The hobo had fashioned something he could ‘twang’ while holding it in his teeth from an aerosol can lid and fishing line. “In my brain I registered ‘he’s made something’ and ‘he’s made music’. Many years later I can call this my light-bulb moment,” Sxip says.
“You make something, music, for your immediate community with the materials immediately around you. Folk music is seen as static and unchanging but it’s always been innovative This realisation has given me an intellectual base on how to approach materials for music.
“There’s a literary tradition of written music and a physical tradition of folk music.”
Currently working on an orchestral dance piece for MIT, Sxip admits his priorities have shifted with the arrival of his son Theolonius, now 4 months and in Tauranga with him and his wife, and collaborator, Coco Karol, a professional dancer.

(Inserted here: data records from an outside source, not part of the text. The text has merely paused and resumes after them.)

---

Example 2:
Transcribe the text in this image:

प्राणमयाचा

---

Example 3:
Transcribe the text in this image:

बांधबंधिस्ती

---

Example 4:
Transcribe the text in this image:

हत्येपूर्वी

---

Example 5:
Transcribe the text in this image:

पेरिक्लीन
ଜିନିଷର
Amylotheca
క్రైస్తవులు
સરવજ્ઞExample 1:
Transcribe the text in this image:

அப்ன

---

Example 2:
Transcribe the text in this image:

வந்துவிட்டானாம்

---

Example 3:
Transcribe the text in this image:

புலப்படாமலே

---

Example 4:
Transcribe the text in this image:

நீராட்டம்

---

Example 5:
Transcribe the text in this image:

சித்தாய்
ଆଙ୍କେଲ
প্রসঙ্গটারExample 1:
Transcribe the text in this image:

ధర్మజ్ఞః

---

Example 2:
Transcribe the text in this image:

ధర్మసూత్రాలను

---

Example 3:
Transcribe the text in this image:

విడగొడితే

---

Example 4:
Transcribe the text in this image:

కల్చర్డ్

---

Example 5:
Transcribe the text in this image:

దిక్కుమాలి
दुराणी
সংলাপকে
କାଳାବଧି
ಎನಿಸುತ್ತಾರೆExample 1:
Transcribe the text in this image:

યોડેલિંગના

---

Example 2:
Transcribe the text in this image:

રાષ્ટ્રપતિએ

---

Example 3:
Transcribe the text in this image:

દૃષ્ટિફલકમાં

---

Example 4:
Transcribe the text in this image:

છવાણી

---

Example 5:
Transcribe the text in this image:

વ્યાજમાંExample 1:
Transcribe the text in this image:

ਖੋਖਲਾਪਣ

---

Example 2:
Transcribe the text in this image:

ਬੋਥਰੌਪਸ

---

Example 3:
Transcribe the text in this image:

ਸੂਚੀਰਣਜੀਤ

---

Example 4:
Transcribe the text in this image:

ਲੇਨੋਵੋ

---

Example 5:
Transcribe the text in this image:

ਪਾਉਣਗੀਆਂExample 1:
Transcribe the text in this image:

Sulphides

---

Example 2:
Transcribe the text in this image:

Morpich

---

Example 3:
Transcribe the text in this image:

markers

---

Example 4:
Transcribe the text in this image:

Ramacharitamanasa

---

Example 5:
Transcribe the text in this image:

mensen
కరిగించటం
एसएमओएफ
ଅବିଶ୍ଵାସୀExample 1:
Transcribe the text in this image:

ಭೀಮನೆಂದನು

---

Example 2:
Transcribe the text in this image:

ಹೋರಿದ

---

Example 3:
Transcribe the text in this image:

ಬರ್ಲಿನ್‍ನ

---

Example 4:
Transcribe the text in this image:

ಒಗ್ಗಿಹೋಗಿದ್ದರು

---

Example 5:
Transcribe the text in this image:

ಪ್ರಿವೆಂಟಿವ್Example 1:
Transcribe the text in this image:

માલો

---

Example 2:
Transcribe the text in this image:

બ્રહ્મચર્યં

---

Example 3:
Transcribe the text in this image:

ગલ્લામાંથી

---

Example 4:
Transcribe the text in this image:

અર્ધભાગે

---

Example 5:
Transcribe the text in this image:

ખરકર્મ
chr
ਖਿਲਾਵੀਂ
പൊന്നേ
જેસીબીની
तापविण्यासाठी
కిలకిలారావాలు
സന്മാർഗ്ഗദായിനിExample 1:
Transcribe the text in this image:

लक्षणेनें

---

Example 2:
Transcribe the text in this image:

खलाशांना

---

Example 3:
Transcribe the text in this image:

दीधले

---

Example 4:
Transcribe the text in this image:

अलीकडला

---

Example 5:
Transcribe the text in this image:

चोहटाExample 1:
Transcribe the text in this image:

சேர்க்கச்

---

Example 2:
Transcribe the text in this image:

“I look up and he’s watching me and then he smiles – it’s messing up my workflow,” Sxip laughs.
Renowned for his use of found objects as musical instruments – and for making his own instruments – Sxip was studying physics when he turned to music fulltime after running variety shows in Denver and then New York.
“This Limbo circus is like another variety show in many ways.”
Sxip is musical director for the circus-cabaret ‘Limbo’ but is he also the ringmaster? “Hmm, maybe a spiritual ringmaster,” he says. “All the characters are caught in Limbo and I’m the angel who is challenging them and encouraging them.”
His music for the show, performed live, always has some improvisation so the music and performers match one another. “When you can fuse the action and the music, that’s success.”